The humpback whale (Megaptera novaeangliae) is a species of baleen whale found in oceans around the world. They are known for their distinctive long pectoral fins, which can reach up to one-third of their body length, as well as their acrobatic displays such as breaching and tail slapping.
Reduced krill supplies are linked to fewer humpback whale pregnancies, according to a collaborative research led by researchers at the University of California, Santa Cruz. This result may have significant ramifications for commercial krill fishing.
The study, published January 15 (2023) in Global Change Biology, is based on eight years of data on humpback whale pregnancies (2013 to 2020) in waters along the Western Antarctic Peninsula, where krill fishing is concentrated.
The year before to a humpback pregnancy is critical for krill availability because females need to develop their energy reserves to support the approaching pregnancy. In 2017, following a year with an abundance of krill, 86% of the humpback females sampled were expecting. However only 29% of humpback females were carrying children in 2020, following a year with less krill.
Lead author Logan Pallin, a postdoctoral researcher in the Ocean Sciences Department at UC Santa Cruz, said the study demonstrates for the first time the link between population growth and krill availability in Antarctic whales.
“This is significant because until now, it was thought that krill were essentially an unlimited food source for whales in the Antarctic,” said Pallin, who earned his Ph.D. in ecology and evolutionary biology at UCSC while working on this study. “Continued warming and increased fishing along the Western Antarctic Peninsula, which continue to reduce krill stocks, will likely impact this humpback whale population and other krill predators in the region.”
Krill are not an inexhaustible resource, and there is a growing overlap between industrial krill fishing and whales feeding at the same time. Humpback whales feed in the Antarctic for a handful of months a year to fuel their annual energetic needs for migration that spans thousands of kilometers. We need to tread carefully and protect this unique part of the world, which will benefit whales across their entire range.Ari Friedlaender
“This information is critical as we can now be proactive about managing how, when, and how much krill is taken from the Antarctic Peninsula,” he added. “In years of poor krill recruitment, we should not compound this by removing krill from critical foraging areas for baleen whales.”
Coauthor Ari Friedlaender, professor of ocean sciences at UC Santa Cruz, said the Western Antarctic Peninsula is experiencing some of the fastest climatic warming of any region on the planet. During the 1950s, winter air temperatures have increased dramatically, and the length of the sea ice each year has decreased by an average of 80 days.

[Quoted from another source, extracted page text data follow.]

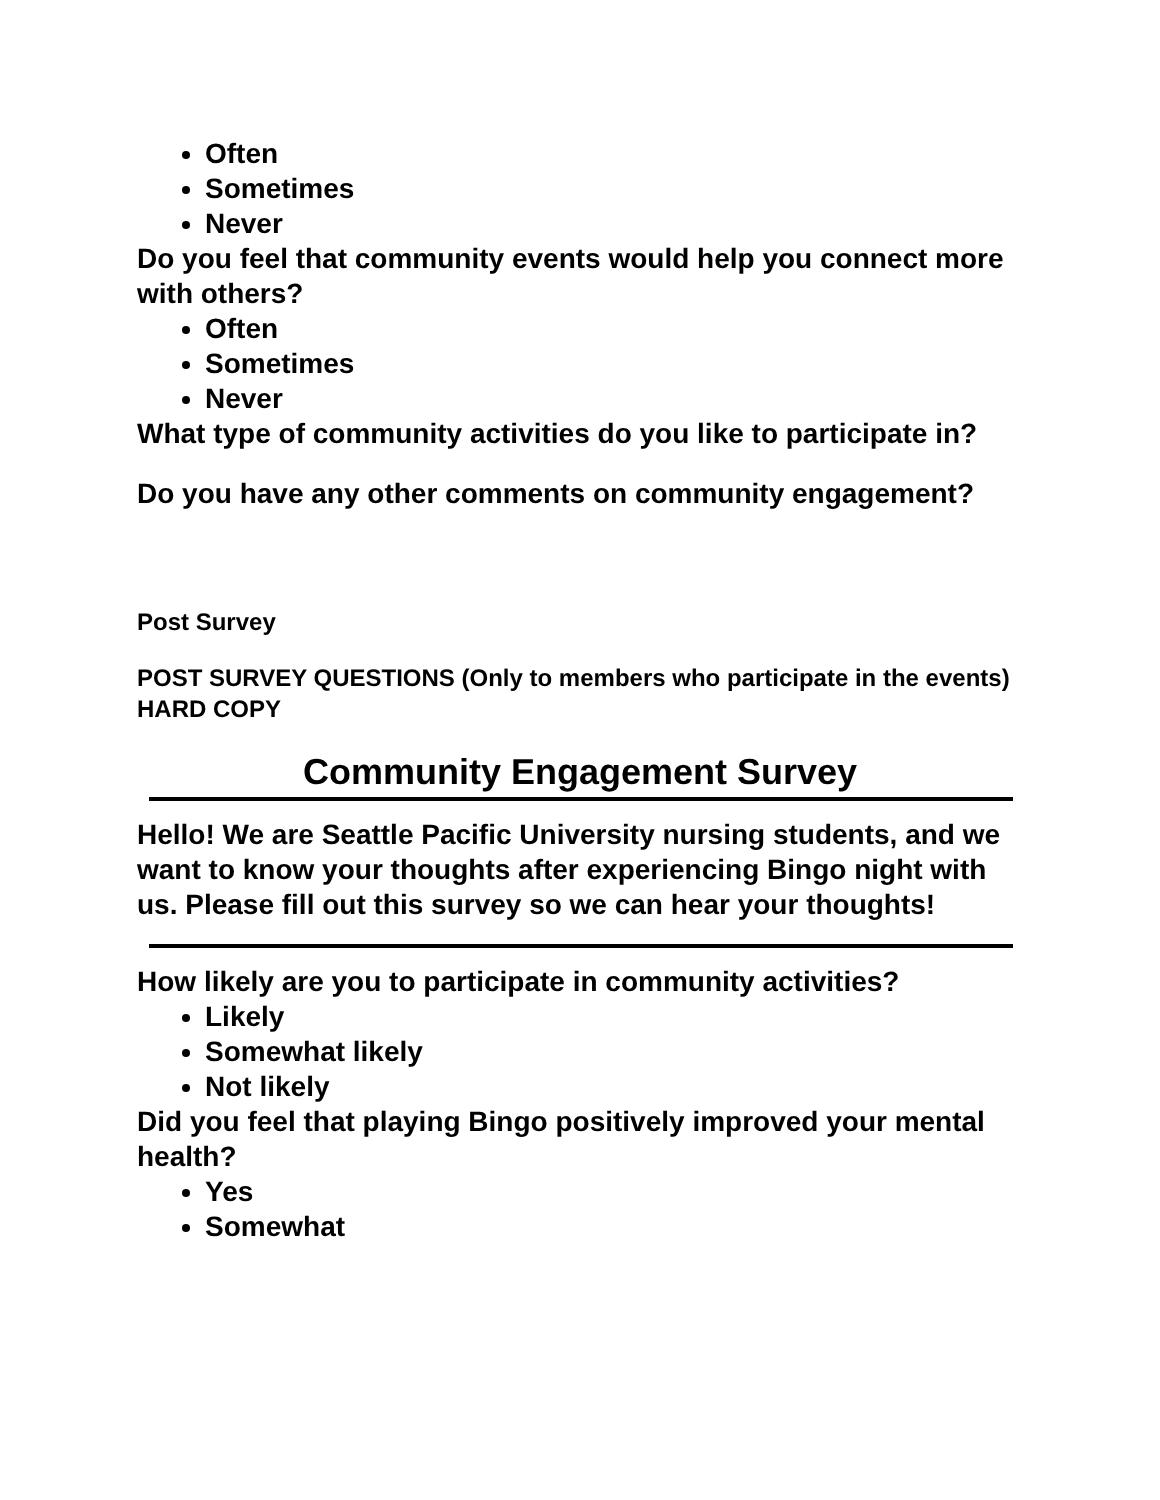Often
Sometimes
Never
Do you feel that community events would help you connect more with others?
Often
Sometimes
Never
What type of community activities do you like to participate in?
Do you have any other comments on community engagement?
Post Survey
POST SURVEY QUESTIONS (Only to members who participate in the events) HARD COPY
Community Engagement Survey
Hello! We are Seattle Pacific University nursing students, and we want to know your thoughts after experiencing Bingo night with us. Please fill out this survey so we can hear your thoughts!
How likely are you to participate in community activities?
Likely
Somewhat likely
Not likely
Did you feel that playing Bingo positively improved your mental health?
Yes
Somewhat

“Krill supplies vary depending on the amount of sea ice because juvenile krill feed on algae growing on sea ice and also rely on the ice for shelter,” Friedlaender said. “In years with less sea ice in the winter, fewer juvenile krill survive to the following year. The impacts of climate change and likely the krill fishery are contributing to a decrease in humpback whale reproductive rates in years with less krill available for whales.”
Coauthor Chris Johnson, the global lead of the World Wide Fund for Nature’s Protecting Whales & Dolphins Initiative, said this research shows that highly precautionary management measures are needed to protect all Antarctic marine life that depends on krill for its survival, including blue, fin, humpback, minke, and southern right whales, as well as other krill predators such as penguins, seabirds, seals, and fish.
“Krill are not an inexhaustible resource, and there is a growing overlap between industrial krill fishing and whales feeding at the same time,” Johnson said. “Humpback whales feed in the Antarctic for a handful of months a year to fuel their annual energetic needs for migration that spans thousands of kilometers. We need to tread carefully and protect this unique part of the world, which will benefit whales across their entire range.”
Humpback whales are migratory animals, traveling long distances between their feeding and breeding grounds. They feed on krill and small fish by using their baleen plates to filter the water.
Humpback whales are considered a vulnerable species due to hunting and other human activities, but their populations have been recovering in recent years thanks to conservation efforts.
Pallin and Friedlaender collaborated on this research with coauthors from multiple national and international universities, NGOs, non-profits, and government agencies. The National Science Foundation, National Geographic Society, and Sea Mammal Commission all contributed to the funding for this project.